I used tstraub's 4-button learning controller for the programming and after a lot of trial and error I got the thing to run great on about 25 psi.

FUTURE UPGRADES: I plan on rebuilding this for next season and adding teeth, blood and hopefully a chomping mouth animation.

DURABILITY: It's not as sturdy as store-bought folks! But that's why we are here. You can expect to lose pieces of great stuff 'skin' and some plastic just from the violent shaking. The first night of the haunt it probably triggered 150 times and the head looked funny. I took it home and found that a section of the neck frame right above where the movement-arm connects had snapped. I don't know if that was from stress or when a kid punched the dog (seriously!)










I used JB Weld on the break and wrapped it over and over with duct tape. On the second night it triggered maybe 220 times. The JB Weld repair broke but the duct tape held tight and we survived. One more night to go so I'm letting it ride.

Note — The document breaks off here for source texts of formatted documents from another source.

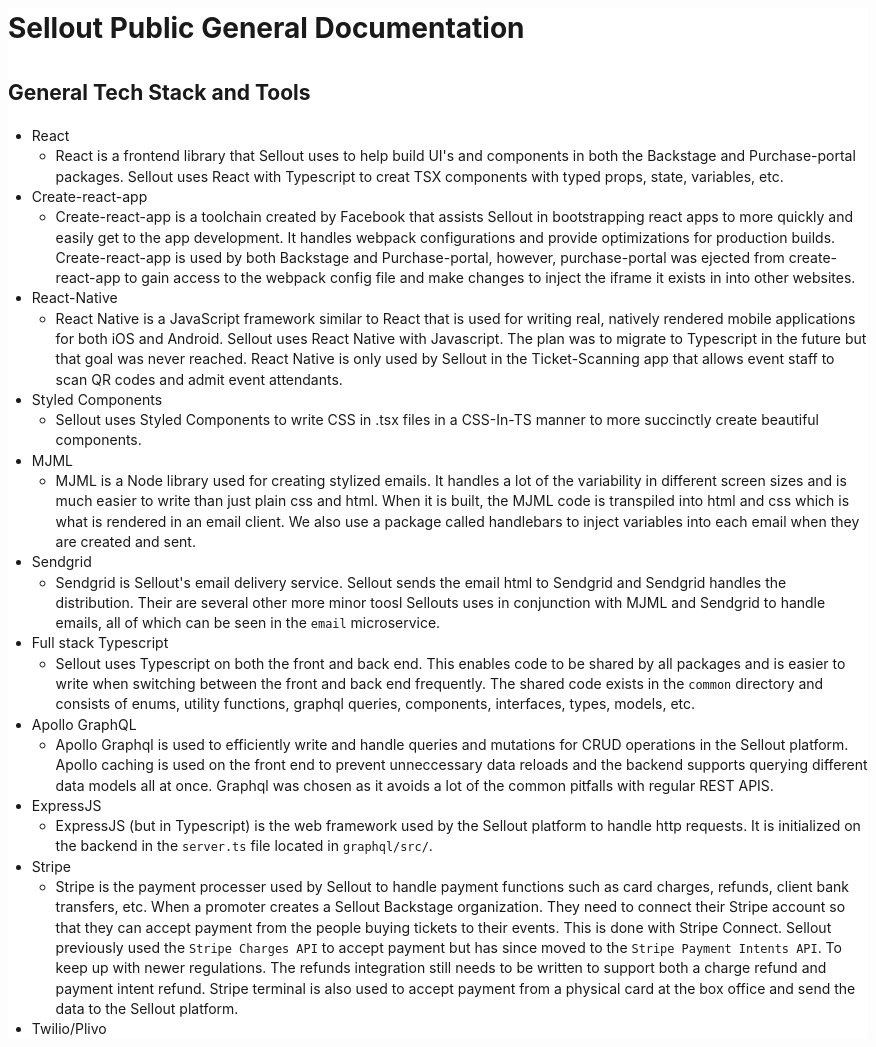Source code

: # Sellout Public General Documentation

## General Tech Stack and Tools
- React
  - React is a frontend library that Sellout uses to help build UI's and components in both the Backstage and Purchase-portal packages. Sellout uses React with Typescript to creat TSX components with typed props, state, variables, etc.
- Create-react-app
  - Create-react-app is a toolchain created by Facebook that assists Sellout in bootstrapping react apps to more quickly and easily get to the app development. It handles webpack configurations and provide optimizations for production builds. Create-react-app is used by both Backstage and Purchase-portal, however, purchase-portal was ejected from create-react-app to gain access to the webpack config file and make changes to inject the iframe it exists in into other websites.
- React-Native
  - React Native is a JavaScript framework similar to React that is used for writing real, natively rendered mobile applications for both iOS and Android. Sellout uses React Native with Javascript. The plan was to migrate to Typescript in the future but that goal was never reached. React Native is only used by Sellout in the Ticket-Scanning app that allows event staff to scan QR codes and admit event attendants.
- Styled Components
  - Sellout uses Styled Components to write CSS in .tsx files in a CSS-In-TS manner to more succinctly create beautiful components.
- MJML
  - MJML is a Node library used for creating stylized emails. It handles a lot of the variability in different screen sizes and is much easier to write than just plain css and html. When it is built, the MJML code is transpiled into html and css which is what is rendered in an email client. We also use a package called handlebars to inject variables into each email when they are created and sent.
- Sendgrid
  - Sendgrid is Sellout's email delivery service. Sellout sends the email html to Sendgrid and Sendgrid handles the distribution. Their are several other more minor toosl Sellouts uses in conjunction with MJML and Sendgrid to handle emails, all of which can be seen in the `email` microservice.
- Full stack Typescript
  - Sellout uses Typescript on both the front and back end. This enables code to be shared by all packages and is easier to write when switching between the front and back end frequently. The shared code exists in the `common` directory and consists of enums, utility functions, graphql queries, components, interfaces, types, models, etc.
- Apollo GraphQL
  - Apollo Graphql is used to efficiently write and handle queries and mutations for CRUD operations in the Sellout platform. Apollo caching is used on the front end to prevent unneccessary data reloads and the backend supports querying different data models all at once. Graphql was chosen as it avoids a lot of the common pitfalls with regular REST APIS.
- ExpressJS
  - ExpressJS (but in Typescript) is the web framework used by the Sellout platform to handle http requests. It is initialized on the backend in the `server.ts` file located in `graphql/src/`.
- Stripe
  - Stripe is the payment processer used by Sellout to handle payment functions such as card charges, refunds, client bank transfers, etc. When a promoter creates a Sellout Backstage organization. They need to connect their Stripe account so that they can accept payment from the people buying tickets to their events. This is done with Stripe Connect. Sellout previously used the `Stripe Charges API` to accept payment but has since moved to the `Stripe Payment Intents API`. To keep up with newer regulations. The refunds integration still needs to be written to support both a charge refund and payment intent refund. Stripe terminal is also used to accept payment from a physical card at the box office and send the data to the Sellout platform.
- Twilio/Plivo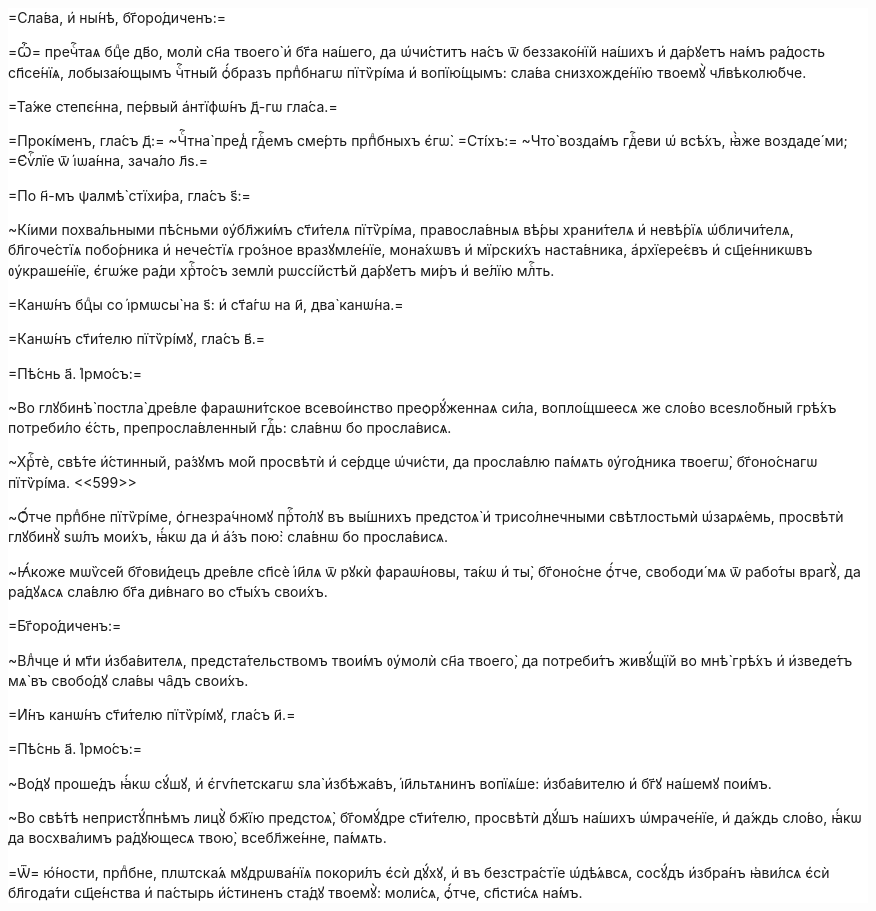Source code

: =Сла́ва, и҆ ны́нѣ, бг҃оро́диченъ:=

=Ѽ= пречⷭ҇таѧ бцⷣе дв҃о, молѝ сн҃а твоего̀ и҆ бг҃а на́шего, да ѡ҆чи́ститъ на́съ
ѿ беззако́нїй на́шихъ и҆ да́рꙋетъ на́мъ ра́дость сп҃се́нїѧ, лобыза́ющымъ
чⷭ҇тны́й ѻ҆́бразъ прпⷣбнагѡ пїтѷрі́ма и҆ вопїю́щымъ: сла́ва снизхожде́нїю
твоемꙋ̀ чл҃вѣколю́бче.

=Та́же степє́нна, пе́рвый а҆нтїфѡ́нъ д҃-гѡ гла́са.=

=Прокі́менъ, гла́съ д҃:= ~Чⷭ҇тна̀ пред̾ гдⷭ҇емъ сме́рть прпⷣбныхъ є҆гѡ̀.
=Сті́хъ:= ~Что̀ возда́мъ гдⷭ҇еви ѡ҆ всѣ́хъ, ꙗ҆̀же воздаде́ ми; =Є҆ѵⷢ҇лїе ѿ
і҆ѡа́нна, зача́ло л҃ѕ.=

=По н҃-мъ ѱалмѣ̀ стїхи́ра, гла́съ ѕ҃:=

~Кі́ими похва́льными пѣ́сньми ᲂу҆бл҃жи́мъ ст҃и́телѧ пїтѷрі́ма, правосла́вныѧ
вѣ́ры храни́телѧ и҆ невѣ́рїѧ ѡ҆бличи́телѧ, бл҃гоче́стїѧ побо́рника и҆ нече́стїѧ
гро́зное вразꙋмле́нїе, мона́хѡвъ и҆ мїрски́хъ наста́вника, а҆рхїере́євъ и҆
сщ҃е́нникѡвъ ᲂу҆краше́нїе, є҆гѡ́же ра́ди хрⷭ҇то́съ землѝ рѡссі́йстѣй да́рꙋетъ
ми́ръ и҆ ве́лїю млⷭ҇ть.

=Канѡ́нъ бцⷣы со і҆рмѡсы̀ на ѕ҃: и҆ ст҃а́гѡ на и҃, два̀ канѡ́на.=

=Канѡ́нъ ст҃и́телю пїтѷрі́мꙋ, гла́съ в҃.=

=Пѣ́снь а҃. І҆рмо́съ:=

~Во глꙋбинѣ̀ постла̀ дре́вле фараѡни́тское всево́инство преѻрꙋ́женнаѧ си́ла,
вопло́щшеесѧ же сло́во всеѕло́бный грѣ́хъ потреби́ло є҆́сть, препросла́вленный
гдⷭ҇ь: сла́внѡ бо просла́висѧ.

~Хрⷭ҇тѐ, свѣ́те и҆́стинный, ра́зꙋмъ мо́й просвѣтѝ и҆ се́рдце ѡ҆чи́сти, да
просла́влю па́мѧть ᲂу҆го́дника твоегѡ̀, бг҃оно́снагѡ пїтѷрі́ма. <<599>>

~Ѻ҆́тче прпⷣбне пїтѷрі́ме, ѻ҆гнезра́чномꙋ прⷭ҇то́лꙋ въ вы́шнихъ предстоѧ̀ и҆
трисо́лнечными свѣтлостьмѝ ѡ҆зарѧ́емь, просвѣтѝ глꙋбинꙋ̀ ѕѡ́лъ мои́хъ, ꙗ҆́кѡ да
и҆ а҆́зъ пою̀: сла́внѡ бо просла́висѧ.

~Ꙗ҆́коже мѡѷсе́й бг҃ови́децъ дре́вле сп҃сѐ і҆и҃лѧ ѿ рꙋкѝ фараѡ́новы, та́кѡ и҆
ты̀, бг҃оно́сне ѻ҆́тче, свободи́ мѧ ѿ рабо́ты врагꙋ̀, да ра́дꙋѧсѧ сла́влю бг҃а
ди́внаго во ст҃ы́хъ свои́хъ.

=Бг҃оро́диченъ:=

~Влⷣчце и҆ мт҃и и҆зба́вителѧ, предста́тельствомъ твои́мъ ᲂу҆молѝ сн҃а твоего̀,
да потреби́тъ живꙋ́щїй во мнѣ̀ грѣ́хъ и҆ и҆зведе́тъ мѧ̀ въ свобо́дꙋ сла́вы ча̑дъ
свои́хъ.

=И҆́нъ канѡ́нъ ст҃и́телю пїтѷрі́мꙋ, гла́съ и҃.=

=Пѣ́снь а҃. І҆рмо́съ:=

~Во́дꙋ проше́дъ ꙗ҆́кѡ сꙋ́шꙋ, и҆ є҆гѵ́петскагѡ ѕла̀ и҆збѣжа́въ, і҆и҃льтѧнинъ
вопїѧ́ше: и҆зба́вителю и҆ бг҃ꙋ на́шемꙋ пои́мъ.

~Во свѣ́тѣ непристꙋ́пнѣмъ лицꙋ̀ бж҃їю предстоѧ̀, бг҃омꙋ́дре ст҃и́телю, просвѣтѝ
дꙋ́шъ на́шихъ ѡ҆мраче́нїе, и҆ да́ждь сло́во, ꙗ҆́кѡ да восхва́лимъ ра́дꙋющесѧ
твою̀, всебл҃же́нне, па́мѧть.

=Ѿ= ю҆́ности, прпⷣбне, плѡтска́ѧ мꙋдрѡва́нїѧ покори́лъ є҆сѝ дꙋ́хꙋ, и҆ въ
безстра́стїе ѡ҆дѣ́ѧвсѧ, сосꙋ́дъ и҆збра́нъ ꙗ҆ви́лсѧ є҆сѝ бл҃года́ти сщ҃е́нства и҆
па́стырь и҆́стиненъ ста́дꙋ твоемꙋ̀: моли́сѧ, ѻ҆́тче, сп҃сти́сѧ на́мъ.
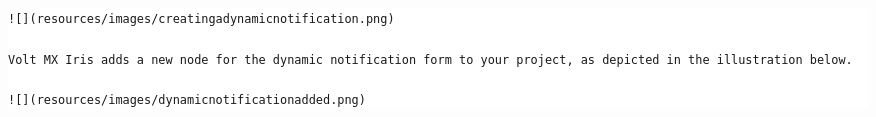     ![](resources/images/creatingadynamicnotification.png)
    
    Volt MX Iris adds a new node for the dynamic notification form to your project, as depicted in the illustration below.
    
    ![](resources/images/dynamicnotificationadded.png)
    
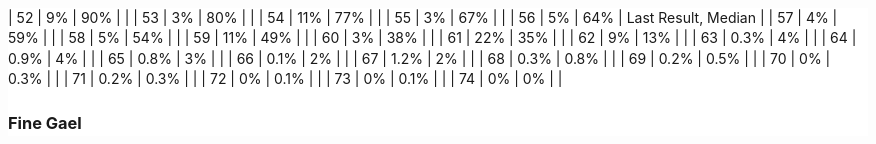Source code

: | 52 | 9% | 90% |  |
| 53 | 3% | 80% |  |
| 54 | 11% | 77% |  |
| 55 | 3% | 67% |  |
| 56 | 5% | 64% | Last Result, Median |
| 57 | 4% | 59% |  |
| 58 | 5% | 54% |  |
| 59 | 11% | 49% |  |
| 60 | 3% | 38% |  |
| 61 | 22% | 35% |  |
| 62 | 9% | 13% |  |
| 63 | 0.3% | 4% |  |
| 64 | 0.9% | 4% |  |
| 65 | 0.8% | 3% |  |
| 66 | 0.1% | 2% |  |
| 67 | 1.2% | 2% |  |
| 68 | 0.3% | 0.8% |  |
| 69 | 0.2% | 0.5% |  |
| 70 | 0% | 0.3% |  |
| 71 | 0.2% | 0.3% |  |
| 72 | 0% | 0.1% |  |
| 73 | 0% | 0.1% |  |
| 74 | 0% | 0% |  |

### Fine Gael
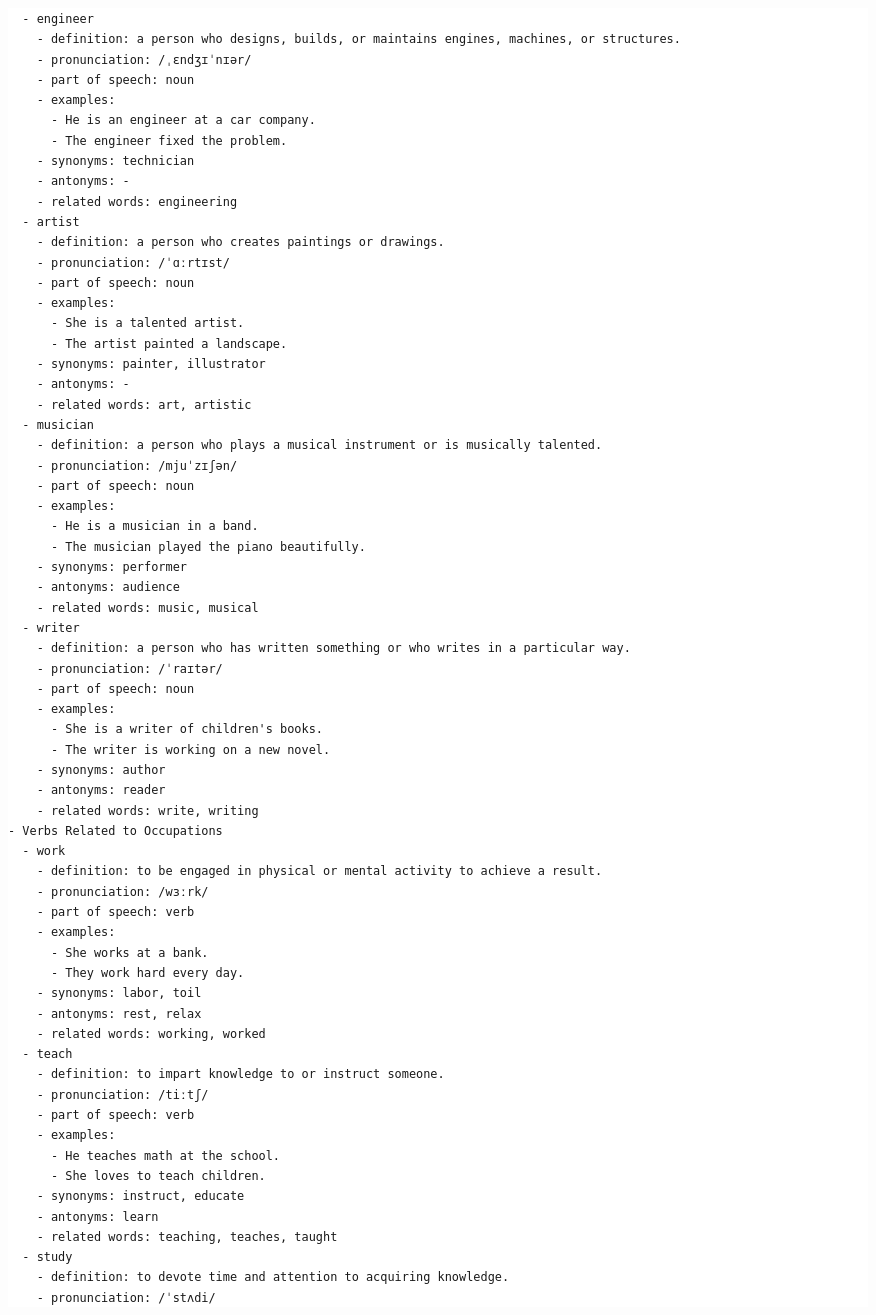       - engineer
        - definition: a person who designs, builds, or maintains engines, machines, or structures.
        - pronunciation: /ˌɛndʒɪˈnɪər/
        - part of speech: noun
        - examples:
          - He is an engineer at a car company.
          - The engineer fixed the problem.
        - synonyms: technician
        - antonyms: -
        - related words: engineering
      - artist
        - definition: a person who creates paintings or drawings.
        - pronunciation: /ˈɑːrtɪst/
        - part of speech: noun
        - examples:
          - She is a talented artist.
          - The artist painted a landscape.
        - synonyms: painter, illustrator
        - antonyms: -
        - related words: art, artistic
      - musician
        - definition: a person who plays a musical instrument or is musically talented.
        - pronunciation: /mjuˈzɪʃən/
        - part of speech: noun
        - examples:
          - He is a musician in a band.
          - The musician played the piano beautifully.
        - synonyms: performer
        - antonyms: audience
        - related words: music, musical
      - writer
        - definition: a person who has written something or who writes in a particular way.
        - pronunciation: /ˈraɪtər/
        - part of speech: noun
        - examples:
          - She is a writer of children's books.
          - The writer is working on a new novel.
        - synonyms: author
        - antonyms: reader
        - related words: write, writing
    - Verbs Related to Occupations
      - work
        - definition: to be engaged in physical or mental activity to achieve a result.
        - pronunciation: /wɜːrk/
        - part of speech: verb
        - examples:
          - She works at a bank.
          - They work hard every day.
        - synonyms: labor, toil
        - antonyms: rest, relax
        - related words: working, worked
      - teach
        - definition: to impart knowledge to or instruct someone.
        - pronunciation: /tiːtʃ/
        - part of speech: verb
        - examples:
          - He teaches math at the school.
          - She loves to teach children.
        - synonyms: instruct, educate
        - antonyms: learn
        - related words: teaching, teaches, taught
      - study
        - definition: to devote time and attention to acquiring knowledge.
        - pronunciation: /ˈstʌdi/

That's all I have for now. Feel free to ask any questions you might have, and give me a 'like' if you like my tut.

DW


----------



## Death Wraith (Mar 23, 2006)

Working as I speak to correct images and video. Thanks Roxy


----------



## Death Wraith (Mar 23, 2006)

The final prop "on-set"


----------



## Bone Dancer (Oct 7, 2005)

Nice, but beyond my skill level.


----------



## Copchick (Apr 10, 2012)

Nice job! I like the thrashing head.


----------



## Lord Homicide (May 11, 2012)

LOL!! That is killer. I agree with Copchick, the head thrash sells it.


----------



## ocalicreek (Aug 1, 2013)

Terrific!

I'm hoping to do something similar but without the dog....just a chain and a spiky collar emerging from a doghouse/mausoleum. Still, pneumatics are just beyond the current skill level...maybe in a few years.

Again, terrific prop. 

Galen


----------



## The-Hog-Flu (Oct 21, 2013)

Holy crap that's awesome movement!


----------



## The Halloween Lady (Aug 18, 2010)

Whoa, that is seriously cool!


----------



## Death Wraith (Mar 23, 2006)

Thanks everybody! Glad you enjoyed my first tut.


----------



## Revenant (Mar 17, 2007)

I featured this on "Mad Props for Props" on the Hauntcast Post Mortem show which, incidentally, aired today, Friday 13 (and is free.)

http://hauntcast.net/


----------



## LucDarque (Jan 18, 2014)

Stealing this one buddy. That looks awesome. I was going to build a dog prop this year but ran out of time. Must have happened for a reason because this is way beyond where I was going. Thanks!


----------



## Death Wraith (Mar 23, 2006)

Thanks a lot Revenant! That's pretty cool and totally unexpected!


----------



## beelce (Jul 21, 2007)

Love it....this guy just will not give up.....


----------



## spokanejoe (Sep 16, 2006)

Terrific!!


----------